What does it mean when a nation declares sovereignty, draws lines in the sand, and sets up a government but lacks the world’s recognition? That’s what Narayn Mahon investigated in his series “Lands in Limbo,” which went on display at the Madison Museum of Contemporary Art in Wisconsin on Dec. 6.
Between 2006 and 2010, Mahon visited Abkhazia, Northern Cyprus, Transnistria, Nagorno-Karabakh, and Somaliland, looking for a sense of “identity and isolation” in places full of patriotism, yet excluded from the international community.
Mahon first became interested in countries with limited or no international recognition while studying abroad in Poland as an undergraduate in 2005. He’d visited Ukraine and then, on a train ride to Moldova, passed through Transnistria—a state that declared independence from Moldova in 1990 and is recognized only by three non-U.N. members. “We got to the border and I was taken off the train. I was the only non-Moldovan or Ukrainian person on board,” he said. “I got shaken down for whatever cash I had on me from the border guards. I thought, ‘What kind of place is this?’ ”
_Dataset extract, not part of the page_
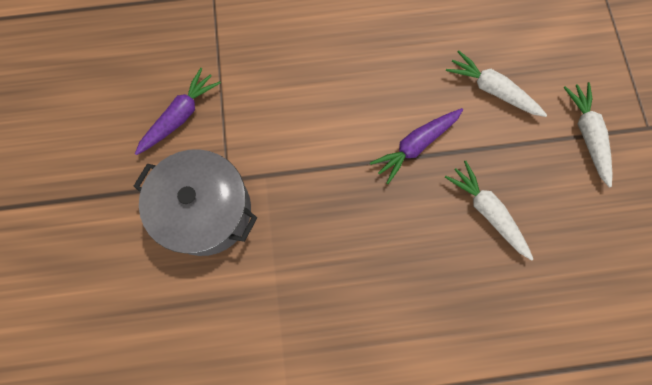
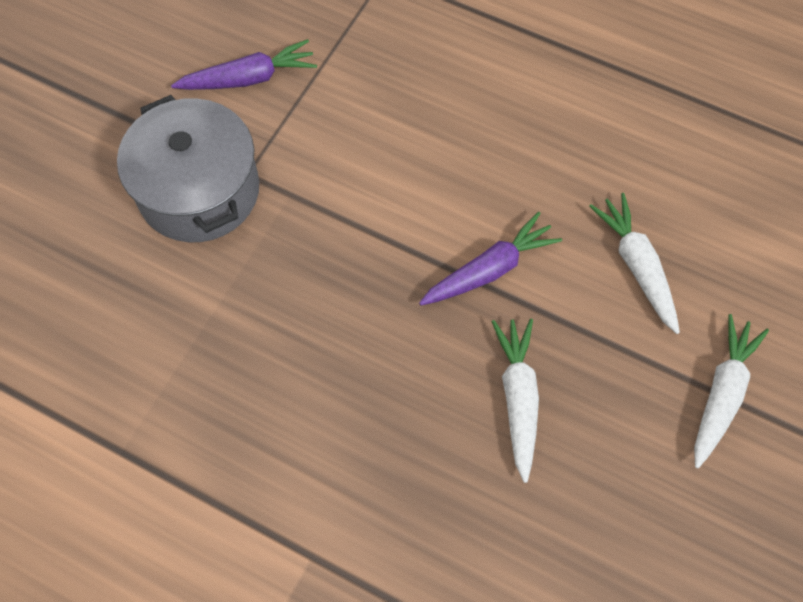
camera: 35 degrees right, 10 degrees down
purple carrot [370,108,463,184] -> purple carrot turned 150 degrees clockwise [419,212,562,305]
But Mahon didn’t actually visit Transnistria on that trip. The first state he visited, in the winter of 2006, was Nagorno-Karabakh—a region that broke away from Azerbaijan in the 1990s. It was cold, he said, and desolate. Most of the places he saw were scarcely populated “ghost towns” where he saw the few people living there pulling wood and cardboard out of abandoned buildings to build fires.
With the exception of Northern Cyprus, which has municipal trash collection and other government services thanks to support from nearby Turkey, most of the countries Mahon visited were struggling like Nagorno–Karabakh. Still, Mahon said, the countries appeared to function better than he had anticipated. “Every state had a security system,” he said. “It’s not chaos. It’s not lawless.”
Getting to these places, however, was a challenge. Most didn’t have airports. And getting visas to visit meant complex, roundabout processes that required special permission from officials in nearby countries. “Once you’re there you have to be careful not to lose your passport because then you’re screwed. There’s no U.S. consulate,” he said. “The United States doesn’t want you to be there in the first place. You have to accept those risks and think, ‘If something did happen, how would I get out of here?’ ”
Once inside the countries, Mahon made an effort to connect with locals and foreigners from aid organizations to show him around. Mostly, he felt safe, but he was always suspicious as a foreigner with a camera: In Abkhazia, he was detained three times in a single day, and he was detained once in Transnistria while taking pictures at a military parade.
While Mahon was curious about the histories and current struggles of each country, his goal, he said, was not to weigh in on the political situations there. “I’m not even sure these should be independent states. I’m not advocating one way or the other. I’m just to help contribute to broadening people’s worldview and bring something they might not have known about to their consciousness.”